People here are apparently unfamiliar with the technical
assistance provisions in the US export regs. I am still pursuing my
export attorney leads in order to get for the group some guidelines
regarding accepting submissions from US persons. I am quite certain
that these guidelines will bar acceptance of contributions similar to
Jeffrey's, as every export lawyer I know would claim that Jeffrey's
post was export restricted.
> Anonymous wrote:
> >
> > Jeffrey Altman <[EMAIL PROTECTED]> said:
> > > These changes make it easier to configure OpenSSL on Windows.
> > >
> > > crypto/x509/x509_def.c:
> > > 67c68,71
> > > ...
> >
> > Jeff has stated on the mailing list that he's a U.S. citizen.
> > What happens now? The changes have been submitted by a U.S. person.

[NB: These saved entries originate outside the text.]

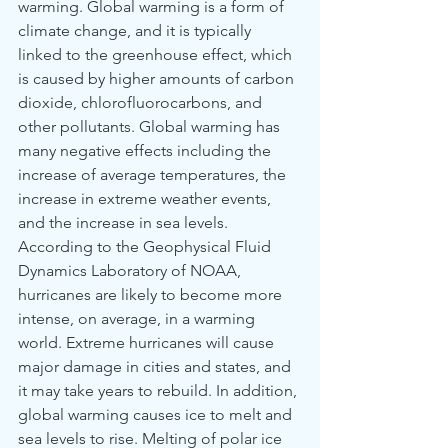
warming. Global warming is a form of 
climate change, and it is typically 
linked to the greenhouse effect, which 
is caused by higher amounts of carbon 
dioxide, chlorofluorocarbons, and 
other pollutants. Global warming has 
many negative effects including the 
increase of average temperatures, the 
increase in extreme weather events, 
and the increase in sea levels. 
According to the Geophysical Fluid 
Dynamics Laboratory of NOAA, 
hurricanes are likely to become more 
intense, on average, in a warming 
world. Extreme hurricanes will cause 
major damage in cities and states, and 
it may take years to rebuild. In addition, 
global warming causes ice to melt and 
sea levels to rise. Melting of polar ice 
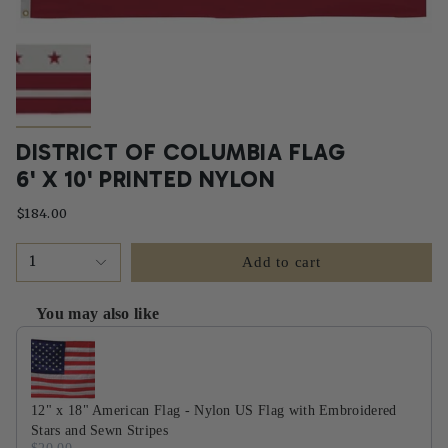
DISTRICT OF COLUMBIA FLAG
6' X 10' PRINTED NYLON
$184.00
1
Add to cart
You may also like
Use the Previous and Next buttons to navigate through product recommendati
12" x 18" American Flag - Nylon US Flag with Embroidered
Stars and Sewn Stripes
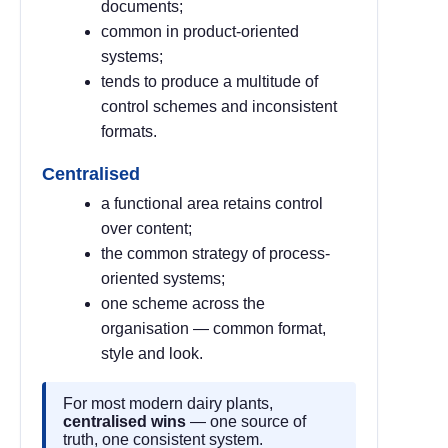
documents;
common in product-oriented
systems;
tends to produce a multitude of
control schemes and inconsistent
formats.
Centralised
a functional area retains control
over content;
the common strategy of process-
oriented systems;
one scheme across the
organisation — common format,
style and look.
For most modern dairy plants,
centralised wins
— one source of
truth, one consistent system.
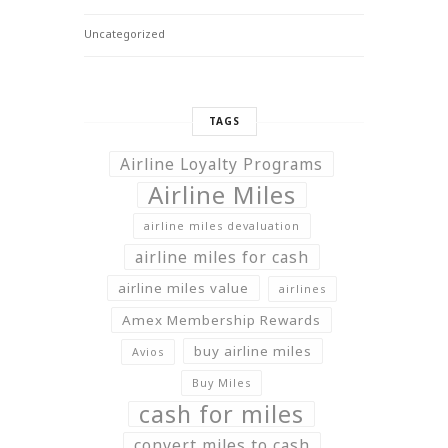
Uncategorized
TAGS
Airline Loyalty Programs
Airline Miles
airline miles devaluation
airline miles for cash
airline miles value
airlines
Amex Membership Rewards
buy airline miles
Avios
Buy Miles
cash for miles
convert miles to cash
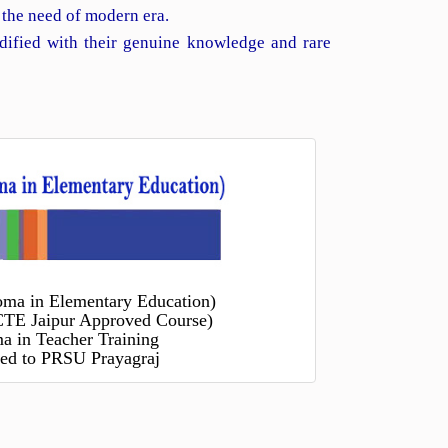
 the need of modern era.
dified with their genuine knowledge and rare
oma in Elementary Education)
TE Jaipur Approved Course)
a in Teacher Training
ated to PRSU Prayagraj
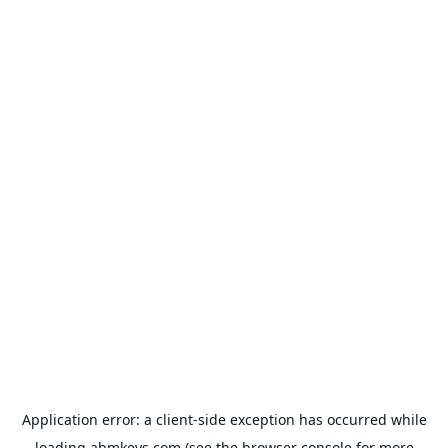
Application error: a
client
-side exception has occurred while
loading
abmkeys.com
(see the
browser console
for more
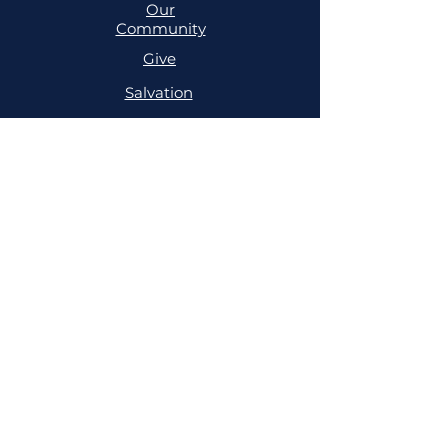
Our
Community
Give
Salvation
MINISTRIES
Cell
Trailblazers
Mighty
Arrows
PRAYER
NSPPD
NSPPD
CONFERENCE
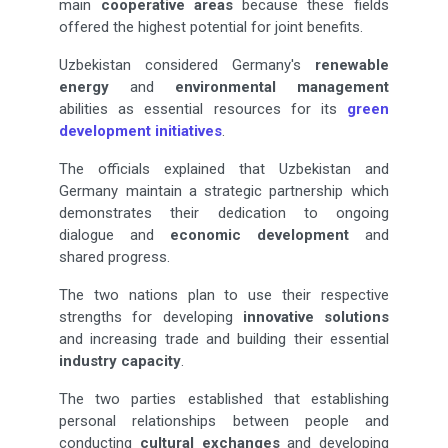
main
cooperative areas
because these fields
offered the highest potential for joint benefits.
Uzbekistan considered Germany's
renewable
energy
and
environmental management
abilities as essential resources for its
green
development initiatives
.
The officials explained that Uzbekistan and
Germany maintain a strategic partnership which
demonstrates their dedication to ongoing
dialogue and
economic development
and
shared progress.
The two nations plan to use their respective
strengths for developing
innovative solutions
and increasing trade and building their essential
industry capacity
.
The two parties established that establishing
personal relationships between people and
conducting
cultural exchanges
and developing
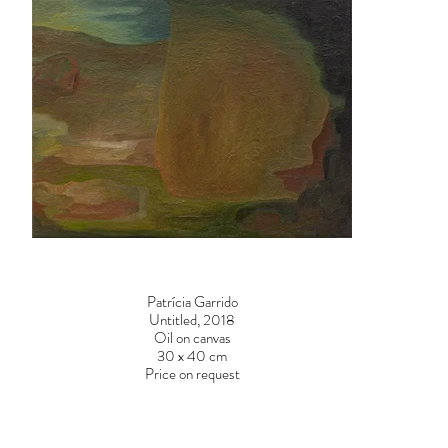
Patrícia Garrido
Untitled, 2018
Oil on canvas
30 x 40 cm
Price on request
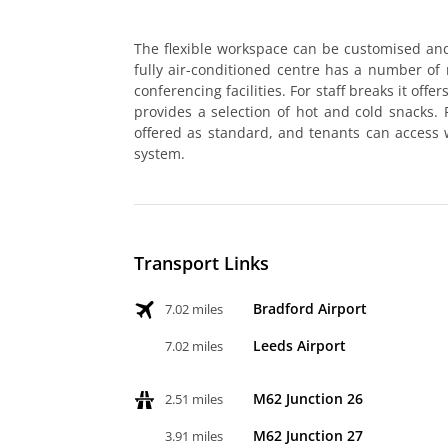
The flexible workspace can be customised an
fully air-conditioned centre has a number of
conferencing facilities. For staff breaks it offe
provides a selection of hot and cold snacks
offered as standard, and tenants can access 
system.
Transport Links
Bradford Airport
7.02 miles
Leeds Airport
7.02 miles
M62 Junction 26
2.51 miles
M62 Junction 27
3.91 miles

> > Is it verboten to put them in? Or do they have to be provably
> > independently discovered? Hmm... a denial of service attack against
> > open source.
>
> The changes were not to crypto source, so I don't believe there is any
> problem with them.
>
> If someone were to post patches that are thought to be unexportable,
> well, I guess they'd have to be re-engineered. I hope no-one does that.
>
> Cheers,
>
> Ben.
>
> --
> http://www.apache-ssl.org/ben.html
>
> "My grandfather once told me that there are two kinds of people: those
> who work and those who take the credit. He told me to try to be in the
> first group; there was less competition there."